In terms of service provision, our study is in line with previous research [31, 33] and suggests a need for patients to receive additional support and information from hospitals, as well as referrals to external mental health and support services where required. However, hospitals often lack the resources to implement such changes, particularly in rural/regional areas. This study suggests that these limited resources are best directed towards increasing information and links with support services for people with cancer-related anxiety/depression, rather than for those who report coping well with a history of long-term anxiety/depression. This is because the latter group often already have existing support systems in place, while people with cancer related anxiety/depression are distressed, have less social support, and experience more severe FCR. For the same reasons it is also suggested that health professionals recommend the use of appropriate support services (including support groups) to people with cancer-related anxiety/depression. Our findings highlight the importance of investigating a cancer patient’s history of anxiety/depression to determine how much support they may (or may not) require.

Limitations

Although we attempted to differentiate between people with episodic anxiety/depression and people with long-term anxiety/depression, no clinical diagnostic measures or criteria were used to assess this during the interview process. Instead, two researchers (ER and JS—a clinical psychologist) placed participants into groups based on participant data (demographic and interview). Participants were assigned to groups based upon consideration of their reported family history of psychological disorders, psychological responses to past significant life events and premorbid experience of anxiety/depression generally, as well as their reports of their response to their cancer experience.

Due to the widely varied cancer types, cancer stages, and treatment types, experienced by our sample, more consensus could potentially have been found with the use of a more focused sample, such as the inclusion of participants who only have bowel cancer or early-stage disease (Stage 1).
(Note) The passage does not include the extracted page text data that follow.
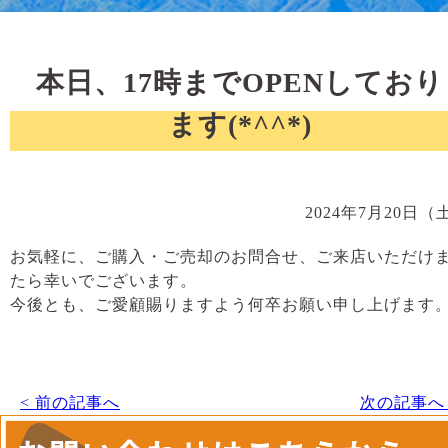
本日、17時までOPENしており
ます(*^^*)
2024年7月20日（
お気軽に、ご購入・ご売却のお問合せ、ご来店いただけ
たら幸いでございます。
今後とも、ご愛顧賜りますよう何卒お願い申し上げます
< 前の記事へ
次の記事へ 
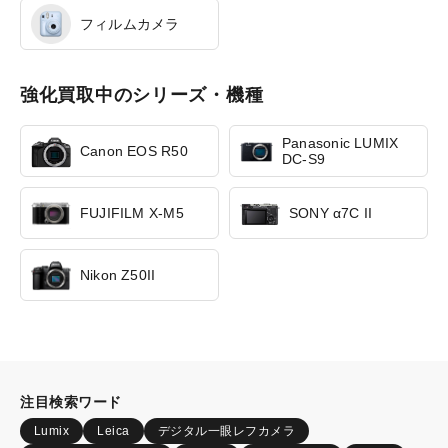
フィルムカメラ
強化買取中のシリーズ・機種
Panasonic LUMIX
Canon EOS R50
DC-S9
FUJIFILM X-M5
SONY α7C II
Nikon Z50II
注目検索ワード
Lumix
Leica
デジタル一眼レフカメラ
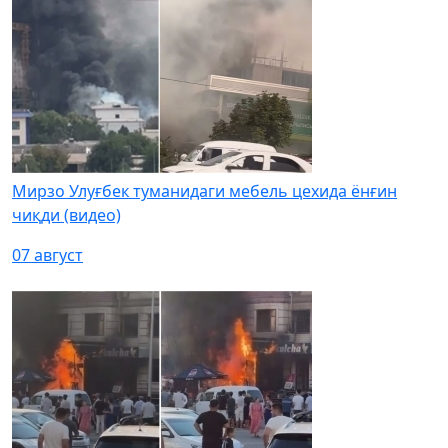
Мирзо Улуғбек туманидаги мебель цехида ёнғин
чиқди (видео)
07 август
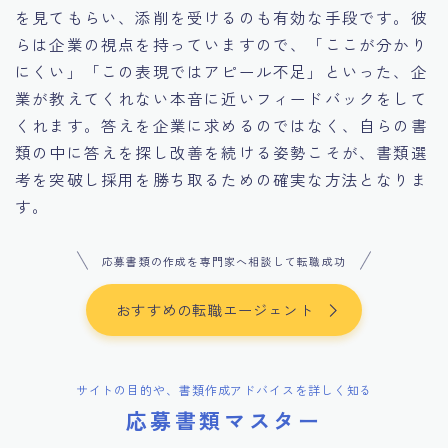
を見てもらい、添削を受けるのも有効な手段です。彼
らは企業の視点を持っていますので、「ここが分かり
にくい」「この表現ではアピール不足」といった、企
業が教えてくれない本音に近いフィードバックをして
くれます。答えを企業に求めるのではなく、自らの書
類の中に答えを探し改善を続ける姿勢こそが、書類選
考を突破し採用を勝ち取るための確実な方法となりま
す。
応募書類の作成を専門家へ相談して転職成功
おすすめの転職エージェント
サイトの目的や、書類作成アドバイスを詳しく知る
応募書類マスター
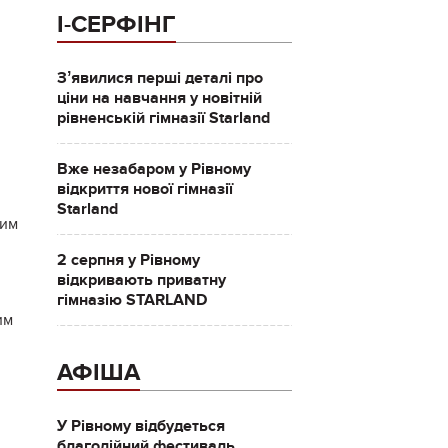
І-СЕРФІНГ
Зʼявилися перші деталі про
ціни на навчання у новітній
рівненській гімназії Starland
Вже незабаром у Рівному
відкриття нової гімназії
Starland
дим
2 серпня у Рівному
відкривають приватну
гімназію STARLAND
им
АФІША
У Рівному відбудеться
благодійний фестиваль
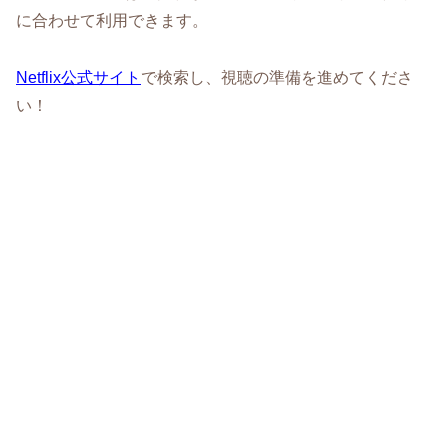
に合わせて利用できます。
Netflix公式サイト
で検索し、視聴の準備を進めてくださ
い！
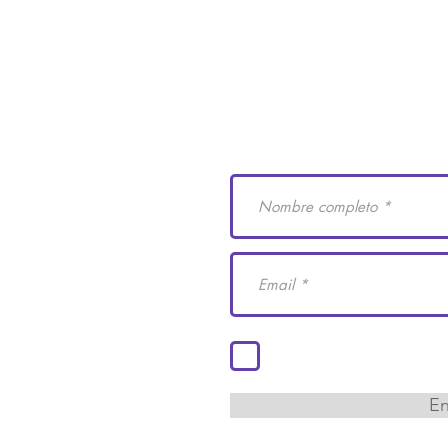
e Derechos Humanos
Suscríbete a nuestro
 29
cademiaidh.org.mx
 Coahuila.
Acepto los términos y co
En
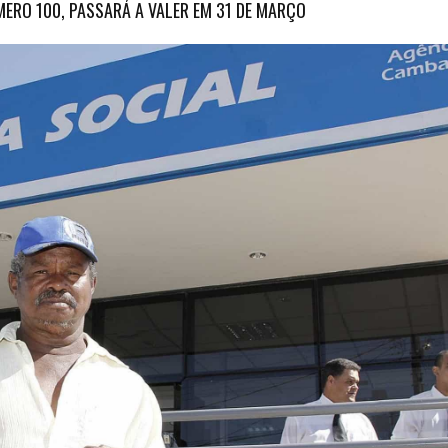
ERO 100, PASSARÁ A VALER EM 31 DE MARÇO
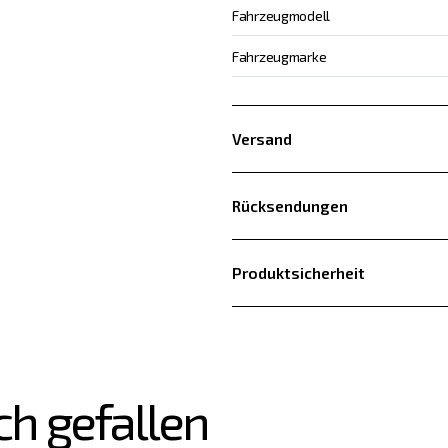
Fahrzeugmodell
Fahrzeugmarke
Versand
Rücksendungen
Produktsicherheit
ch gefallen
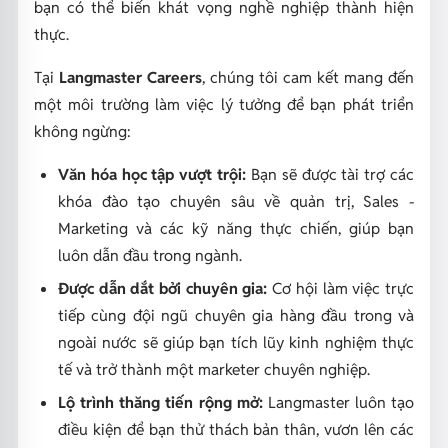
bạn có thể biến khát vọng nghề nghiệp thành hiện
thực.
Tại
Langmaster Careers
, chúng tôi cam kết mang đến
một môi trường làm việc lý tưởng để bạn phát triển
không ngừng:
Văn hóa học tập vượt trội:
Bạn sẽ được tài trợ các
khóa đào tạo chuyên sâu về quản trị, Sales -
Marketing và các kỹ năng thực chiến, giúp bạn
luôn dẫn đầu trong ngành.
Được dẫn dắt bởi chuyên gia:
Cơ hội làm việc trực
tiếp cùng đội ngũ chuyên gia hàng đầu trong và
ngoài nước sẽ giúp bạn tích lũy kinh nghiệm thực
tế và trở thành một marketer chuyên nghiệp.
Lộ trình thăng tiến rộng mở:
Langmaster luôn tạo
điều kiện để bạn thử thách bản thân, vươn lên các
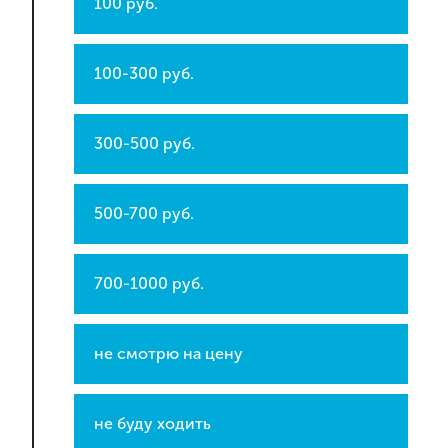
100 руб.
100-300 руб.
300-500 руб.
500-700 руб.
700-1000 руб.
не смотрю на цену
не буду ходить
Conversely, a more diverse sample may have led to additional insights. As our sample provided both overlapping and unique representations across groups, a good balance between specificity and diversity appears to have been achieved. However, as only one participant had episodic anxiety/depression that was not related to cancer (Group 3), results from this specific participant category should not be generalised to others in similar situations. Furthermore, given its small sample size and exploratory nature, caution must be taken before generalising any result from this study.

Conclusions

In conclusion, our study has highlighted the need for both researchers and health professionals to give more consideration to the origin and history of a person’s anxiety/depression in order to determine how they might cope with cancer, their support needs, and the amount of support they may require.